Although it became a
New York Times bestseller within a week of release, overall sales are said to
be disappointing. Certainly, it has not been flying off shelves at the couple's
local book store, Tecolote in Montecito. A store saleswoman was reported
saying: 'Meghan has never come into the shop.'
On July 1, Harry was
in London for the flying visit to unveil, alongside William,
the Princess Diana statue outside Kensington Palace. Then, 18 days later, came the bombshell announcement
from Penguin Random House of his autobiography with his grandiose statement:
'I'm writing this not as the prince I was born [sic] but as the man I've
become.'
World events rarely
pass without some kind of intervention from the Sussexes. Thus, on August 17, with Kabul in crisis following the return of the Taliban, they
issued a statement about the 'many layers of pain' in Afghanistan while also pontificating on the humanitarian disaster
in Haiti following an earthquake.
So far so
predictable. Making the cover of Time magazine's 100 Most Influential People
issue last September was surely validation for all their endeavours.
Next stop New York, where then mayor Bill de Blasio pulled out all the
stops for the couple's 'royal' visit. On stage at the Global Citizen Live, a
24-hour broadcast from Central
Park, on September 25, they
held hands.
Intriguingly, their
participation came after Global Citizen was named Organisation of the Year at
the 2021 American Business Awards — nominated by none other than . . . Sunshine
Sachs.
Six weeks later, the
couple were back in the Big Apple for the November 11 Salute to Freedom gala,
which honoured military veterans and to which Harry wore his insignia as a
Knight Commander of the Royal Victorian Order (KCVO), a medal he received from
the Queen.
That same month,
Meghan was criticised for using her royal title to lobby U.S. senators on the issue of paid parental leave.
Then came the
couple's Christmas card — showing the first photo of their daughter — and its
cheesy message: 'Archie made us a Mama and Papa, and Lili made us a family.'
In February, Harry
opened up to BetterUp about how he sets aside 45 minutes a day to 'build
resilience' and meditate.

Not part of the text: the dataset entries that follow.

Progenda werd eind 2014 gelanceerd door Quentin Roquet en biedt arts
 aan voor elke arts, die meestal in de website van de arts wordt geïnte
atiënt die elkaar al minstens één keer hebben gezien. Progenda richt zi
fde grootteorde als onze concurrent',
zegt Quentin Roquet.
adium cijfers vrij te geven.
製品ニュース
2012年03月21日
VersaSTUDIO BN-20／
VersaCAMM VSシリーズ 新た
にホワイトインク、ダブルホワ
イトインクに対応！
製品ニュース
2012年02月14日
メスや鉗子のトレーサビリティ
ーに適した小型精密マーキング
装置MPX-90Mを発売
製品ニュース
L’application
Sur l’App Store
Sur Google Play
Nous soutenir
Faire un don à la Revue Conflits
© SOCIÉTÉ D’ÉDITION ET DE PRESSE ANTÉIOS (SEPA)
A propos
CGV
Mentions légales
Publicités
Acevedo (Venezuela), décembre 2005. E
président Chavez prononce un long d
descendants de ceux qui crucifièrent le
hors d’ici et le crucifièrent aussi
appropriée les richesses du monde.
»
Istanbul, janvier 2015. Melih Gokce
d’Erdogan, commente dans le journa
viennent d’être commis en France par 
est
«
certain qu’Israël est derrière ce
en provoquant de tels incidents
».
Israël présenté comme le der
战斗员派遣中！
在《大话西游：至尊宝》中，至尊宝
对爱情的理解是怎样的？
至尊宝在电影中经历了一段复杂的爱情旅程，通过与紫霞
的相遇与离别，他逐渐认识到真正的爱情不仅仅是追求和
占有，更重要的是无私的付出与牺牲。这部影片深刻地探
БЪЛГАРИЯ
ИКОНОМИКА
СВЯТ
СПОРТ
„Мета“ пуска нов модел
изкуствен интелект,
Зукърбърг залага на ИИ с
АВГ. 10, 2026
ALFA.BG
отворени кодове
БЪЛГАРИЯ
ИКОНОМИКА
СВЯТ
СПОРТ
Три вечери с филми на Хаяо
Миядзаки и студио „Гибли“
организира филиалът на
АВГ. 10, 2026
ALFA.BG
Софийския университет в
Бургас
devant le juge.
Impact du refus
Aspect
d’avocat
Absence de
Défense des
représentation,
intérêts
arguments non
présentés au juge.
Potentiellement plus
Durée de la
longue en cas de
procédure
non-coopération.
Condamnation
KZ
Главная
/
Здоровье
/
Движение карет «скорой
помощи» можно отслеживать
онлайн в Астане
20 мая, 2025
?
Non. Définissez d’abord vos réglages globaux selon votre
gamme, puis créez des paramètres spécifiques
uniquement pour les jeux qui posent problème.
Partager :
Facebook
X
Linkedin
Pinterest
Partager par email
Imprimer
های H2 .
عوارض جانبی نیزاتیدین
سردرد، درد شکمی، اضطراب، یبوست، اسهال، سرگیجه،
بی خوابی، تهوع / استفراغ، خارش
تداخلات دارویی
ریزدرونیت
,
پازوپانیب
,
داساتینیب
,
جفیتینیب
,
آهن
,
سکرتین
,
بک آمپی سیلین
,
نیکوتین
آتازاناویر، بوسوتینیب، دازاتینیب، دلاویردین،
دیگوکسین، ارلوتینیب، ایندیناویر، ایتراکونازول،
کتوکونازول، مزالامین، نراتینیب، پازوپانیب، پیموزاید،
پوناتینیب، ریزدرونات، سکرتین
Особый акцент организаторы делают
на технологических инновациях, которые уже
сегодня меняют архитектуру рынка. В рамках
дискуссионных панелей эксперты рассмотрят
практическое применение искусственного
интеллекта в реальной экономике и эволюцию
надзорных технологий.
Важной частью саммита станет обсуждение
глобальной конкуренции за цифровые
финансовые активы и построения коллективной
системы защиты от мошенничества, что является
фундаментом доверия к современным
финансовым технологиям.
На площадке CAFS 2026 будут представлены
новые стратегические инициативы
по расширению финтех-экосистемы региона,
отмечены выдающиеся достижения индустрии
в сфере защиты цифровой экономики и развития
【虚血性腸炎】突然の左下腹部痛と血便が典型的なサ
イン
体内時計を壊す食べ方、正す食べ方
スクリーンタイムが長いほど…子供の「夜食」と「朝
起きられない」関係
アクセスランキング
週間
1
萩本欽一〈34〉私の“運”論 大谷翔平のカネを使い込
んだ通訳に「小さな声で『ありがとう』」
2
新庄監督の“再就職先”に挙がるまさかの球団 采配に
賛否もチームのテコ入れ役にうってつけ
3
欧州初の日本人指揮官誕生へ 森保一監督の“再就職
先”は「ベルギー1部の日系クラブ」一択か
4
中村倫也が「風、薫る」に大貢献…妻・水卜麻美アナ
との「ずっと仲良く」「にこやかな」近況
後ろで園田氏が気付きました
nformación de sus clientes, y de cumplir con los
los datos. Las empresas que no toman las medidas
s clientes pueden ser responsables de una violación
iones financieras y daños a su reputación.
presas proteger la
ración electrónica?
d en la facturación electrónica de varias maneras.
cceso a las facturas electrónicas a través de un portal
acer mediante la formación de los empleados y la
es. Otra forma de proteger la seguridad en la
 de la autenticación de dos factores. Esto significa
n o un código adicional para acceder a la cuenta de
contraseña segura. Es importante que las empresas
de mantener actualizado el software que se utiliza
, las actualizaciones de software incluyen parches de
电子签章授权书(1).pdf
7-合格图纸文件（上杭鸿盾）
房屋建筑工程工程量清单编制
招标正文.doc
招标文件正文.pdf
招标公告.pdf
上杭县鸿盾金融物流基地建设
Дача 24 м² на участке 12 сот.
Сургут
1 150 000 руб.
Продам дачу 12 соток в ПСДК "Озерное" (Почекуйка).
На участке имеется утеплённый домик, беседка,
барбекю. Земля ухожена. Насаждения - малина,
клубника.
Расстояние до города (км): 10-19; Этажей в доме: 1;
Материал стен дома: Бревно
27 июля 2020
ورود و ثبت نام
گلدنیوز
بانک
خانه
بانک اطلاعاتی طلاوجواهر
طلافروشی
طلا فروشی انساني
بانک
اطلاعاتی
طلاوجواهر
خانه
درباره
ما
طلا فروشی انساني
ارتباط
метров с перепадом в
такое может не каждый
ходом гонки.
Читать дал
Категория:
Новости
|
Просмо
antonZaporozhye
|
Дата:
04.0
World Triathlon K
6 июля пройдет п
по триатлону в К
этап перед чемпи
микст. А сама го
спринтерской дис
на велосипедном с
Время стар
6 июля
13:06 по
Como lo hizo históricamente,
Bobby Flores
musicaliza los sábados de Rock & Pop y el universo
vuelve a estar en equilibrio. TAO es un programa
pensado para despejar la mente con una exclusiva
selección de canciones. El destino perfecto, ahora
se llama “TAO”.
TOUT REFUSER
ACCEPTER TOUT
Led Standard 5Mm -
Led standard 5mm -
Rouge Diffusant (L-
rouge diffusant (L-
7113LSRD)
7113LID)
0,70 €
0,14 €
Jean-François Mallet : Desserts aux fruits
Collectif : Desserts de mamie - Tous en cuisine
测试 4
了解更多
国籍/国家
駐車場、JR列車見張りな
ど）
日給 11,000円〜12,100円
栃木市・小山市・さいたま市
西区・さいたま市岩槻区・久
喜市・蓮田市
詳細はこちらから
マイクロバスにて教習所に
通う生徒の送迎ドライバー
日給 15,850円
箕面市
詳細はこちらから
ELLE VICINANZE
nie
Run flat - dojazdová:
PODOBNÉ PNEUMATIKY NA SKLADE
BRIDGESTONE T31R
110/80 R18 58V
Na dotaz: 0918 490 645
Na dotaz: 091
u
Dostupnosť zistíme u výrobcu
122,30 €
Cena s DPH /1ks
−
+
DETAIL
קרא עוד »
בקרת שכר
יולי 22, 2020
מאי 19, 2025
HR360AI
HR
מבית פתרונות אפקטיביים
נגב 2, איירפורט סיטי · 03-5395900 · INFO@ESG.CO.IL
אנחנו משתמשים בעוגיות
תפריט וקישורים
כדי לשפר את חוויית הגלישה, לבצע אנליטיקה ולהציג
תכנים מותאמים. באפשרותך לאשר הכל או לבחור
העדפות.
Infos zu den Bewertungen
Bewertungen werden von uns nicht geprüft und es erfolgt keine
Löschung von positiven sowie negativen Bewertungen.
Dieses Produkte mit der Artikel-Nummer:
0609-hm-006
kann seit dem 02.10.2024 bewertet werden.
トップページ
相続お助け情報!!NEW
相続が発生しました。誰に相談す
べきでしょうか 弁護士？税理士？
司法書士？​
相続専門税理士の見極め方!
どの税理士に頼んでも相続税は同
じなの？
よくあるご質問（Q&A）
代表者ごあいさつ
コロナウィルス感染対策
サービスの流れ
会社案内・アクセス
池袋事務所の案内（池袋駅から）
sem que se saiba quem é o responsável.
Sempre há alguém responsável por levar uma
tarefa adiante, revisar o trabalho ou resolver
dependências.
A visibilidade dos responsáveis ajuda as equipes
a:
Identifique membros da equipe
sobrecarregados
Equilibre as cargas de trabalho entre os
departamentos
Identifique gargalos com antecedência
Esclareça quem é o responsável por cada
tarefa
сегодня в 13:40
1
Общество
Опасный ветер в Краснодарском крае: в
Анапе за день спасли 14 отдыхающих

He admitted to 'burning the candle at both ends'
before he learnt how to embrace what he described as 'inner work'.
All in all, the
couple's schedule hardly compares with the daily work of the royals they left
behind.
So might this
indicate they have been busier in their private lives?
The evidence does
not suggest so. They have shared information about Archie's chicken coop and in
April there was footage of them playing with their new dog Pula on the beach in Montecito.
Last month,
accompanied by his cousin Princess Eugenie, Harry was photographed at the Super
Bowl in Los Angeles, American football's blue riband event. And on
February 22, Harry, Meghan, Eugenie and her husband Jack Brooksbank were
pictured dining out in Santa
Barbara.
But sightings in
their neighbourhood are rare. Harry has been spotted pootling on an electric
bike while being trailed by his security team and also at the wheel of his
Range Rover. He has also been seen buying groceries while Meghan was spotted in
December carrying bags from the Pierre LaFond delicatessen.
They did attend the
town's July 4 parade. But according to Sharon Byrne of the Montecito
Association, 'no one knew it was them'. And they contributed as sponsors for
Montecito's Christmas parade.
With so few local
appearances, rumours circulated that they may even have moved out — but this
does not appear to be the case.
Certainly, locals
are protective of their celebrity residents.
For example when
reporter Richard Mineards revealed that Archie had taken his first riding
lesson, he did not name the upmarket stables he attended.
But it's always been
that way in Montecito. There are no 'maps to the stars' or tour buses past their
homes, as in Beverly
Hills.
A neighbour who has
lived near the Sussexes' property said he had never clapped eyes on them.
'I've only ever seen their security,' he said.
The bodyguards who
constantly patrol the couple's perimeter fence in golf carts are far more
visible.
Only Harry and
Meghan can say whether a year that began with the hype and rage of their Oprah
interview has turned out quite how they intended.
On the face of it,
however, it doesn't seem to have added up to much.